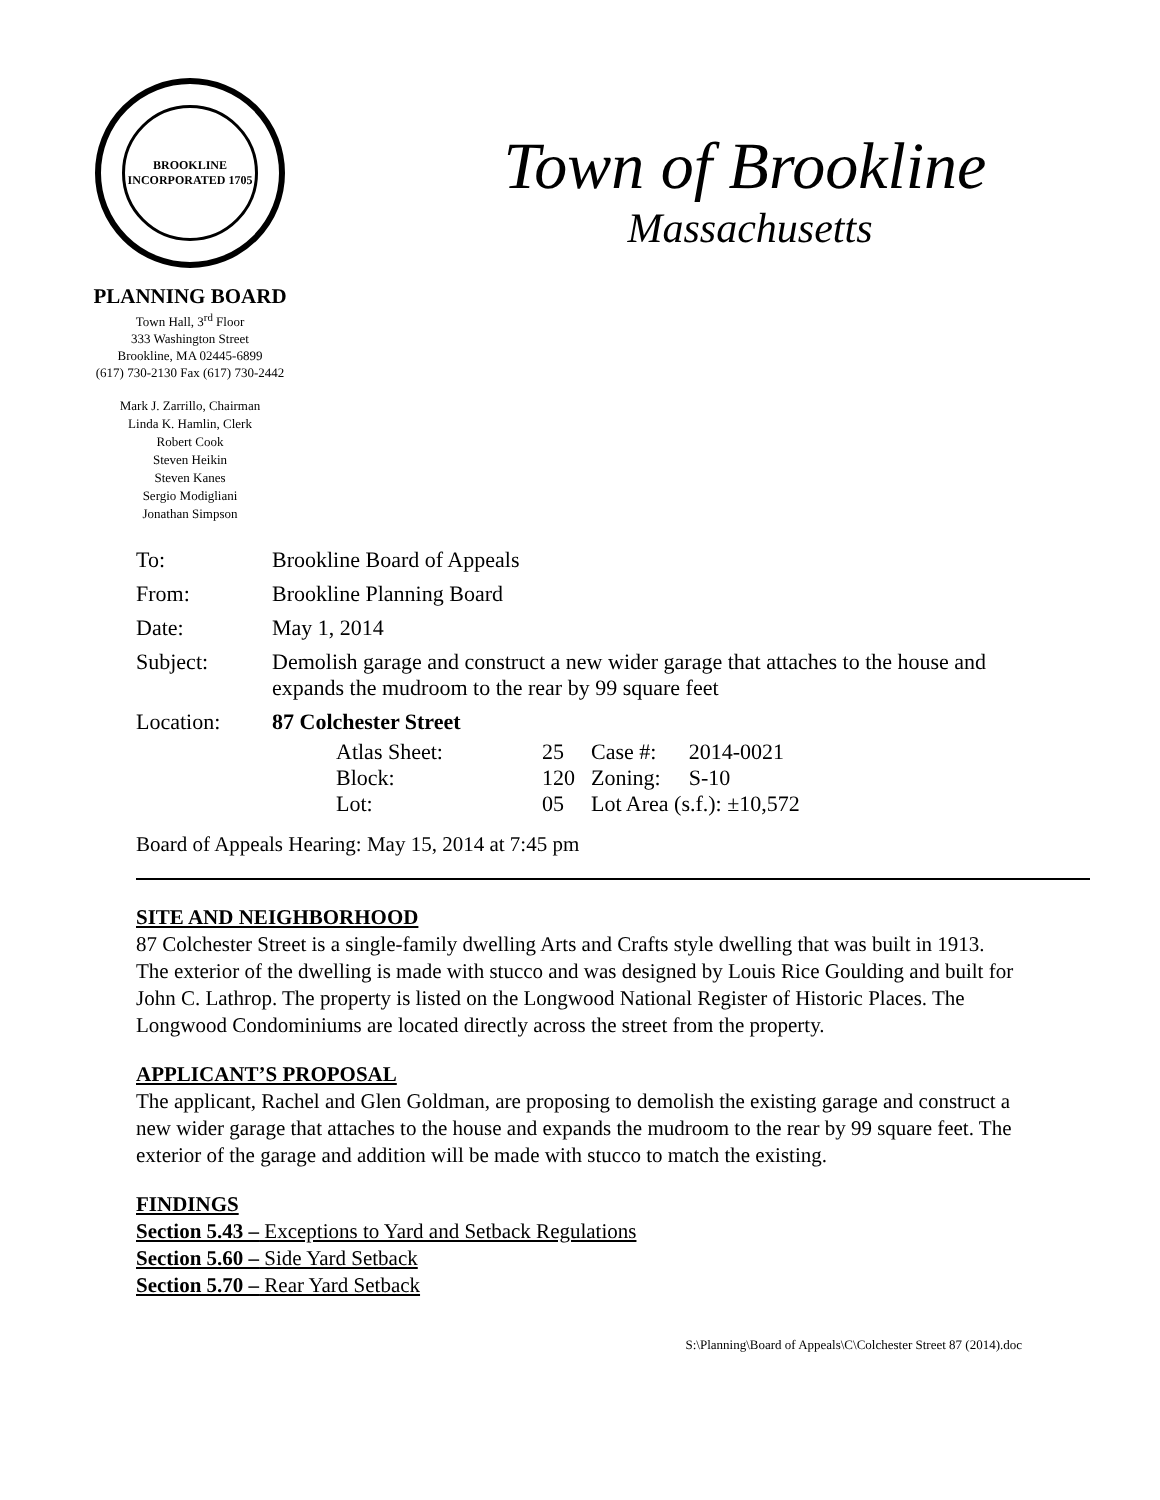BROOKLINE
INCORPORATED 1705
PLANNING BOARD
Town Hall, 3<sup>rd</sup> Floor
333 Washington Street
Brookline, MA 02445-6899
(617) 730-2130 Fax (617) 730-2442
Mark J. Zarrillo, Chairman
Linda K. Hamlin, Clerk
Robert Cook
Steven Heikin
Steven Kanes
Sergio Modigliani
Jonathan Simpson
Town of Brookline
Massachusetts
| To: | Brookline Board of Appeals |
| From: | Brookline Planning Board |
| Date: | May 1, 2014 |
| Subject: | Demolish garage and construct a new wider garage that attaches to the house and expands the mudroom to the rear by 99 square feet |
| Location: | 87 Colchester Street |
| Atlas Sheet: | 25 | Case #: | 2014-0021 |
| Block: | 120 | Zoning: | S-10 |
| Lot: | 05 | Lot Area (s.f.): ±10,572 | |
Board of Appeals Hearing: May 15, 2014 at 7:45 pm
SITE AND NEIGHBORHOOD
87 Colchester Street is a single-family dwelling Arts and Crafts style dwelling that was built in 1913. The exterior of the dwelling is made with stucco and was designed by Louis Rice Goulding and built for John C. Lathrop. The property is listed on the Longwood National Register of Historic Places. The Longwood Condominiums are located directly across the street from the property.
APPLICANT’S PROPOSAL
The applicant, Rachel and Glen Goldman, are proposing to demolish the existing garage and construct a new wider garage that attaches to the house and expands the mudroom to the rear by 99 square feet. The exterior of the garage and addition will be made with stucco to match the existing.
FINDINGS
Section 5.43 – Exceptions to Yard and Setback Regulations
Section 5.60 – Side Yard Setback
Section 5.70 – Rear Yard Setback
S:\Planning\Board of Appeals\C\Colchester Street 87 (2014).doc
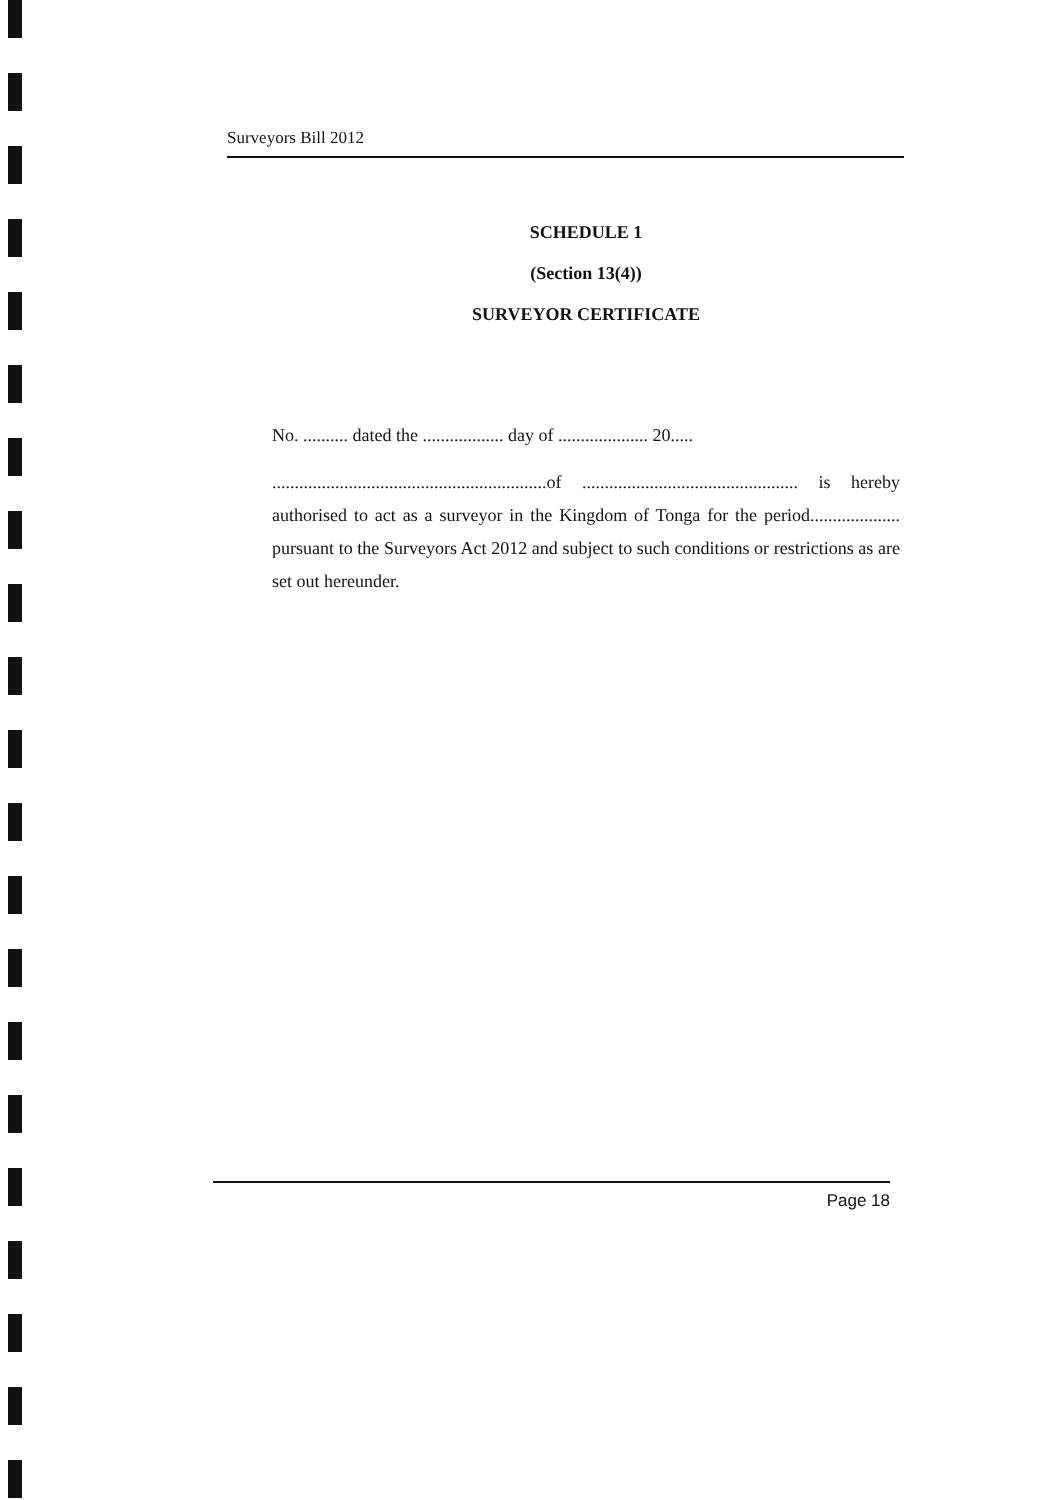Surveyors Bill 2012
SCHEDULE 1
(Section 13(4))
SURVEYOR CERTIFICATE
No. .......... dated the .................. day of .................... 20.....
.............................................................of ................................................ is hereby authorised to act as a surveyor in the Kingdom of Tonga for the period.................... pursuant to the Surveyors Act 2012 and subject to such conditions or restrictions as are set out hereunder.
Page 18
########################################
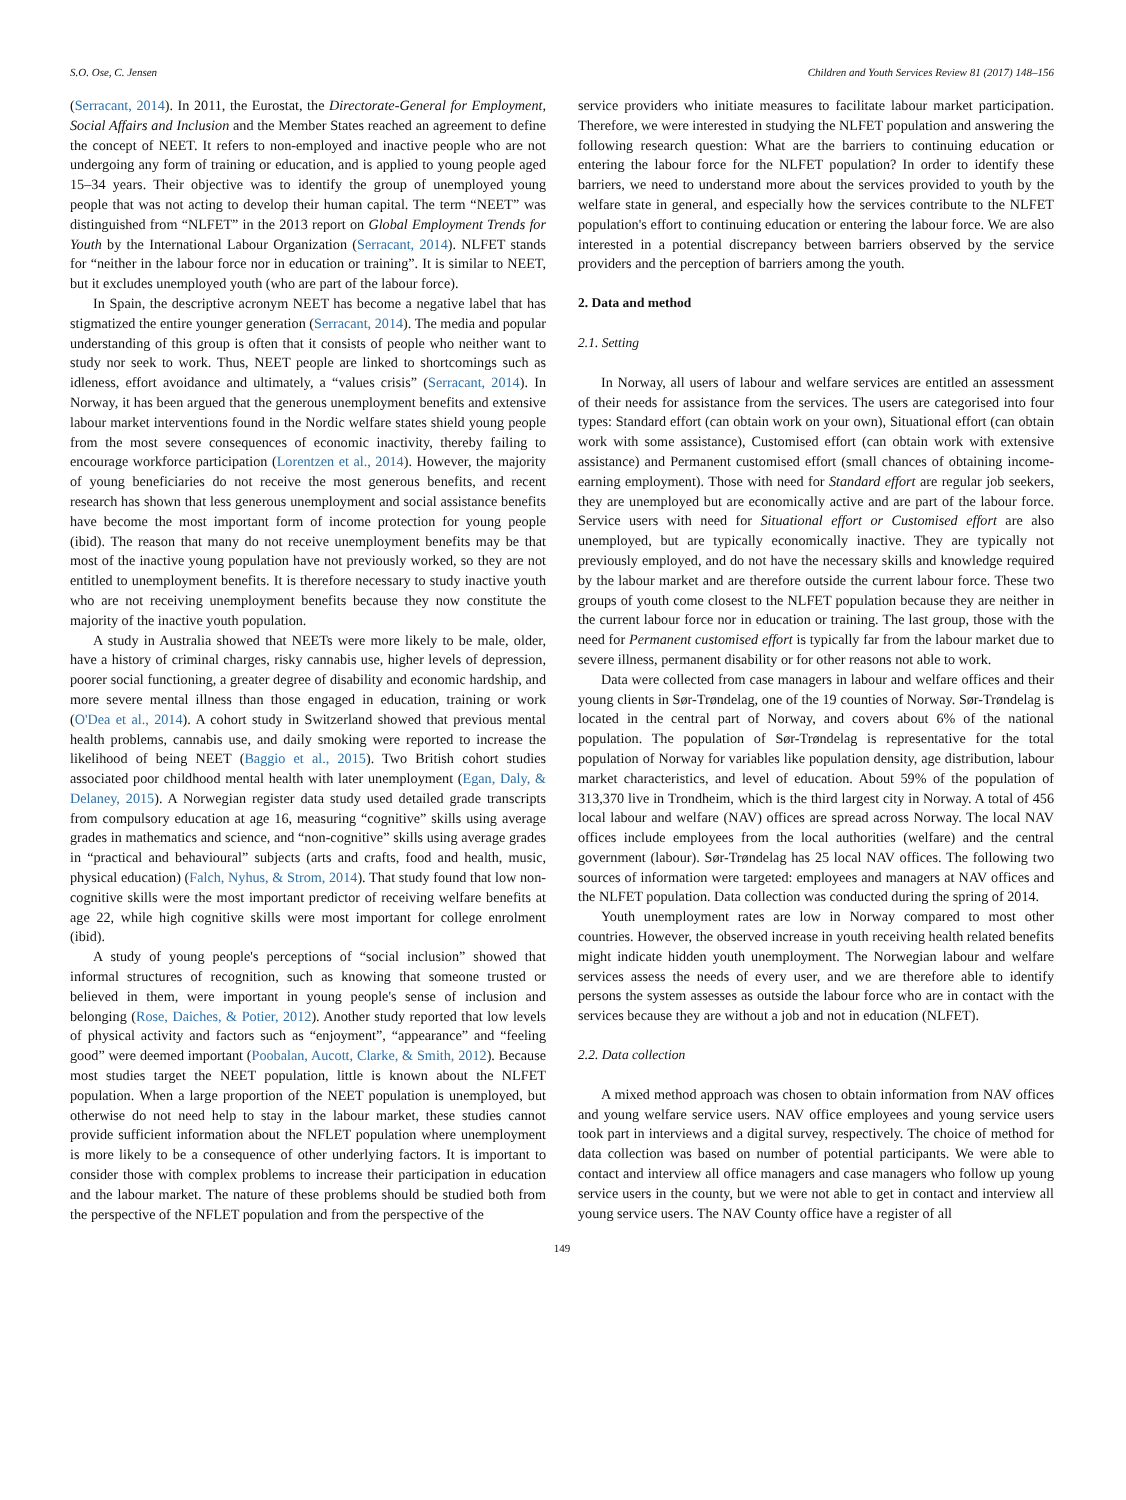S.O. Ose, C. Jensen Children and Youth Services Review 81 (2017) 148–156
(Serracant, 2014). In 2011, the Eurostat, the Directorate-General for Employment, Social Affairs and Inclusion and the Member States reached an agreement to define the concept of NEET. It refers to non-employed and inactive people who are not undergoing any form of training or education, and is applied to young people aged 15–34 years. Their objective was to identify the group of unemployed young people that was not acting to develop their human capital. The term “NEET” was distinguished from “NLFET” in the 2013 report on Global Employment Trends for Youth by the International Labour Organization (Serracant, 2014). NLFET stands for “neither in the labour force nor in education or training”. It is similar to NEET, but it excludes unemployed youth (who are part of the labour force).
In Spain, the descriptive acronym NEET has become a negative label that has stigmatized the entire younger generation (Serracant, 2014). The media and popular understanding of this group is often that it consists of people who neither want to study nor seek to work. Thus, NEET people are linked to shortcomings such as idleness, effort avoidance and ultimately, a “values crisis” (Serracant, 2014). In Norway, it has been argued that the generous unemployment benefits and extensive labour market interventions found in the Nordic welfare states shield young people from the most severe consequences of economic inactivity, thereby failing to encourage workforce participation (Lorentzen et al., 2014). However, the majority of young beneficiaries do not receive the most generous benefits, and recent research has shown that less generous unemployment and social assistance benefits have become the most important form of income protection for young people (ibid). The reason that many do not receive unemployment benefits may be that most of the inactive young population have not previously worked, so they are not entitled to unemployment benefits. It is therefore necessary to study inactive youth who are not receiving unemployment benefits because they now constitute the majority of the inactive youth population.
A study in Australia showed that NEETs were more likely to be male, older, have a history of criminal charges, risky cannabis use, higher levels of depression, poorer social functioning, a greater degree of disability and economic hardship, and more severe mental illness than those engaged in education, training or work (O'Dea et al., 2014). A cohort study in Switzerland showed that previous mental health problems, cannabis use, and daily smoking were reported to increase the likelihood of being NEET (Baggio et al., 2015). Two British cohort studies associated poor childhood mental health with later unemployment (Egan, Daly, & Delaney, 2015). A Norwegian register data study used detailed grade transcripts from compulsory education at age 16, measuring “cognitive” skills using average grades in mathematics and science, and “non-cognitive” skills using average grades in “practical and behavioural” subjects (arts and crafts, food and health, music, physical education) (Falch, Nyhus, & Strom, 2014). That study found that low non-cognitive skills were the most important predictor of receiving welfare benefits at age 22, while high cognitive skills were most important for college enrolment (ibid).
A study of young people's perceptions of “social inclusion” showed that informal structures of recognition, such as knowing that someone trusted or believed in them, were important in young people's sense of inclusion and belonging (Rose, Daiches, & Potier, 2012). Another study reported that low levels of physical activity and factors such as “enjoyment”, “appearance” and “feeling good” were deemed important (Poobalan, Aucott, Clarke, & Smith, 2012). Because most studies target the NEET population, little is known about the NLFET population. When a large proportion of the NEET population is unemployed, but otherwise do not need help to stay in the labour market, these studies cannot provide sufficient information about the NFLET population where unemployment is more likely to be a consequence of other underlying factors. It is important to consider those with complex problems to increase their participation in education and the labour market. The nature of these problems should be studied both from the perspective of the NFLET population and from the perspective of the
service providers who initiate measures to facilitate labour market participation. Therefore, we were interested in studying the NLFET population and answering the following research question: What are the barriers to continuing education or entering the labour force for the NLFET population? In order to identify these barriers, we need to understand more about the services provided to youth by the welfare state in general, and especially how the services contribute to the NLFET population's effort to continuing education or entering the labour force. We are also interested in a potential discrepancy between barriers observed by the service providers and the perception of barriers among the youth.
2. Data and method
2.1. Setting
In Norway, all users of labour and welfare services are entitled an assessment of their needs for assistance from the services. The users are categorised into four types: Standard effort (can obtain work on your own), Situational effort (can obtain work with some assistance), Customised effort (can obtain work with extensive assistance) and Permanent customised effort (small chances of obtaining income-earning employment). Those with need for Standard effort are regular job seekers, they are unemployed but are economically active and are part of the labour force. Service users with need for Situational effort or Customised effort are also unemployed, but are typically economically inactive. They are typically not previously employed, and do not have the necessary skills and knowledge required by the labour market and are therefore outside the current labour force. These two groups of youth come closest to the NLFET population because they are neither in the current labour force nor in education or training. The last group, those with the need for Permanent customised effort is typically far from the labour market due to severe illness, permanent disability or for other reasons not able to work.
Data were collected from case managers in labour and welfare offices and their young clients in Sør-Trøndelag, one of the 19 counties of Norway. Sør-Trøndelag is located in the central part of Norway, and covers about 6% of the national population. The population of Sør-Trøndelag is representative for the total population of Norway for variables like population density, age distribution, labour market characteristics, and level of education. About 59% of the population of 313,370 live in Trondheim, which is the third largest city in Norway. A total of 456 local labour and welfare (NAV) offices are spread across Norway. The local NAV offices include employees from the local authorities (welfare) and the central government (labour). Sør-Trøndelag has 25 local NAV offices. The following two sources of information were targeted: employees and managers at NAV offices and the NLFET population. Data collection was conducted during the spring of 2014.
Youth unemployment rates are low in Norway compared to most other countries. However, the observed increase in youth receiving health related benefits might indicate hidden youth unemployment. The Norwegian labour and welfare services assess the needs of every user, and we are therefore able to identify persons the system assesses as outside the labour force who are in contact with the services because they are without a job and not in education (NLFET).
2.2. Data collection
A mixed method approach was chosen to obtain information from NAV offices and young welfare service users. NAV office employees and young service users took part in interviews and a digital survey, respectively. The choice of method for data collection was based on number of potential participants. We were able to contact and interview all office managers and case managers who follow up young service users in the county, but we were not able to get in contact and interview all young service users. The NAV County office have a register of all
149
########################################
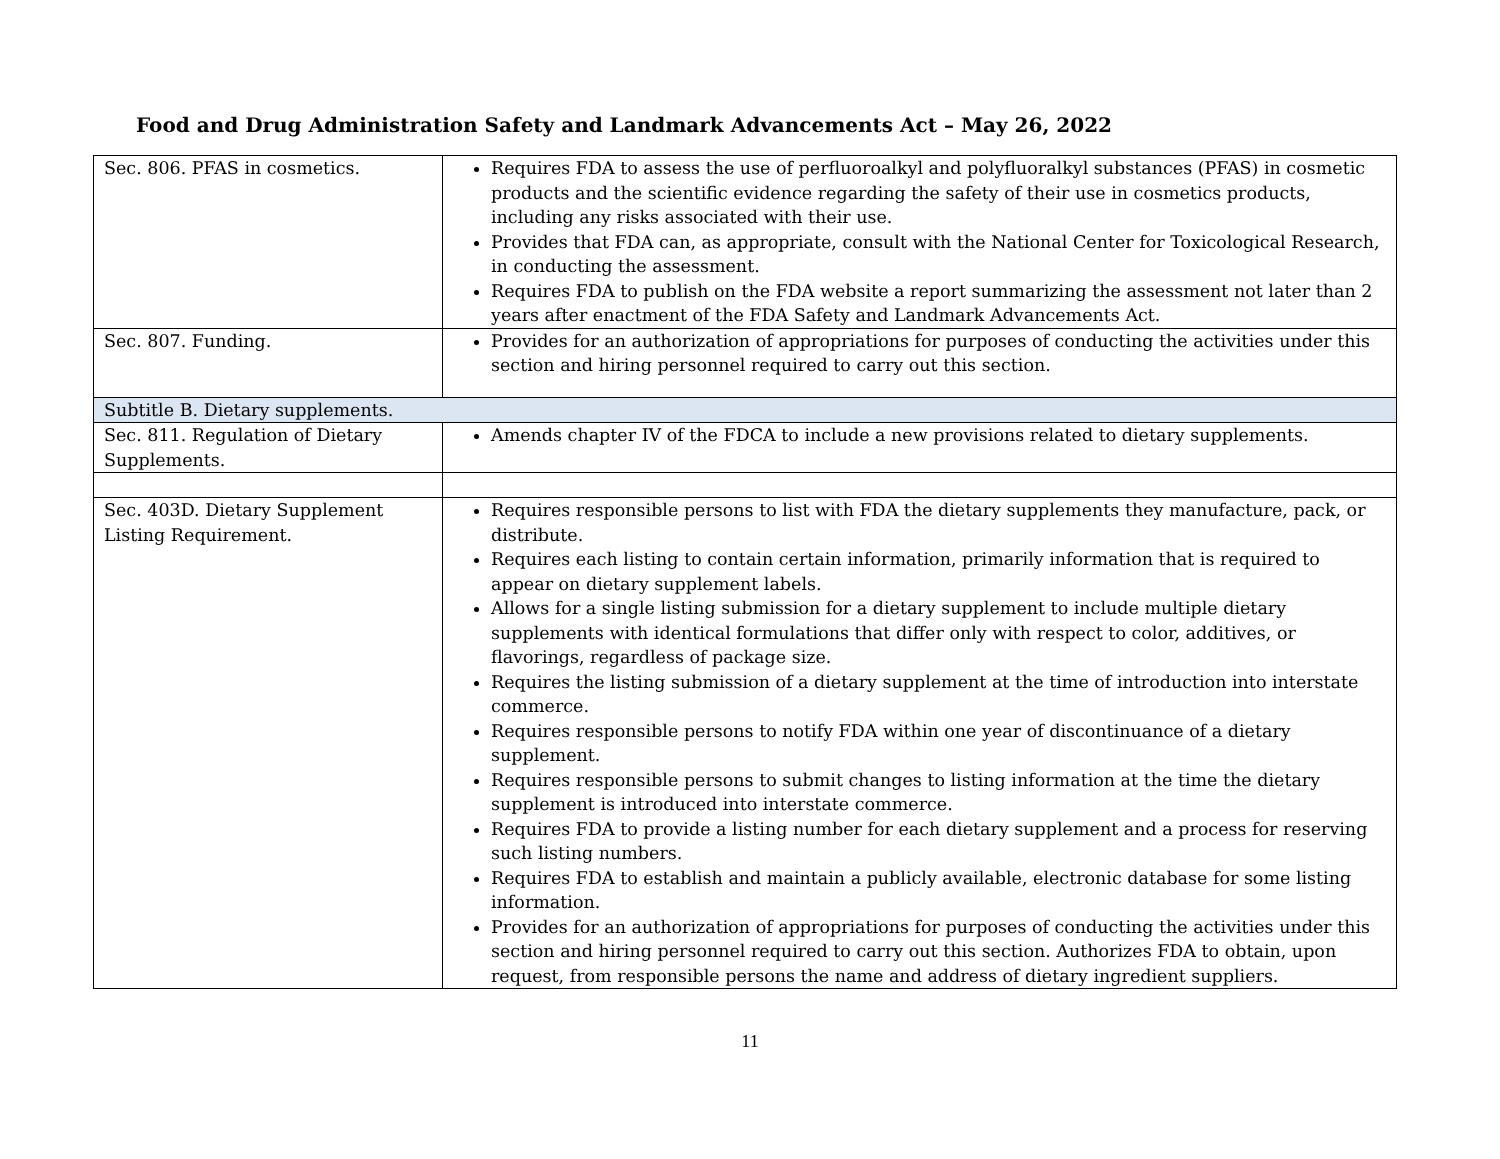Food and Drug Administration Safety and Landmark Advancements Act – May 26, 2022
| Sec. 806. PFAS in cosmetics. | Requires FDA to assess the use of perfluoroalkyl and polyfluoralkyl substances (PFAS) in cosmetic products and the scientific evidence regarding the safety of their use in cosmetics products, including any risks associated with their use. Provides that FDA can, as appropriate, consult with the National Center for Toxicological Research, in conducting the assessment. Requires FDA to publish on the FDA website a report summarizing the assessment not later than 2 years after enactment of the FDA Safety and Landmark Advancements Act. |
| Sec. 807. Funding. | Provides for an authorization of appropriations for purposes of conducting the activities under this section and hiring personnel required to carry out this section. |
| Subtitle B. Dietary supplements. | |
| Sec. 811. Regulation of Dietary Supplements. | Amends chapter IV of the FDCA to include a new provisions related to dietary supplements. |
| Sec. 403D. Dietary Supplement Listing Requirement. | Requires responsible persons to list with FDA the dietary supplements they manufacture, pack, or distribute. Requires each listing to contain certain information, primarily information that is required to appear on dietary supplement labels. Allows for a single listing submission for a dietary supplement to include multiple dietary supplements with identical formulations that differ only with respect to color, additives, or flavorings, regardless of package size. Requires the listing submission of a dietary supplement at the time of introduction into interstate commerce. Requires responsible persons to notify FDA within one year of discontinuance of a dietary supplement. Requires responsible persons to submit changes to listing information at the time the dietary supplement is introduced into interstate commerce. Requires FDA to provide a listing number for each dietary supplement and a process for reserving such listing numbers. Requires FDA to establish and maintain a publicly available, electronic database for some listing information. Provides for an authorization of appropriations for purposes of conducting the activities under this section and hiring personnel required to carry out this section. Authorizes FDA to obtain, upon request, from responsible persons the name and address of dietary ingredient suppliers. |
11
########################################
§ **YOUR ASSIGNMENT**
Take the listing above and repeat exactly the lines from the one containing "2. Data and method" through the one containing "In Norway, all", both included.

§ **EXERCISE OUTPUT**
2. Data and method
2.1. Setting
In Norway, all users of labour and welfare services are entitled an assessment of their needs for assistance from the services. The users are categorised into four types: Standard effort (can obtain work on your own), Situational effort (can obtain work with some assistance), Customised effort (can obtain work with extensive assistance) and Permanent customised effort (small chances of obtaining income-earning employment). Those with need for Standard effort are regular job seekers, they are unemployed but are economically active and are part of the labour force. Service users with need for Situational effort or Customised effort are also unemployed, but are typically economically inactive. They are typically not previously employed, and do not have the necessary skills and knowledge required by the labour market and are therefore outside the current labour force. These two groups of youth come closest to the NLFET population because they are neither in the current labour force nor in education or training. The last group, those with the need for Permanent customised effort is typically far from the labour market due to severe illness, permanent disability or for other reasons not able to work.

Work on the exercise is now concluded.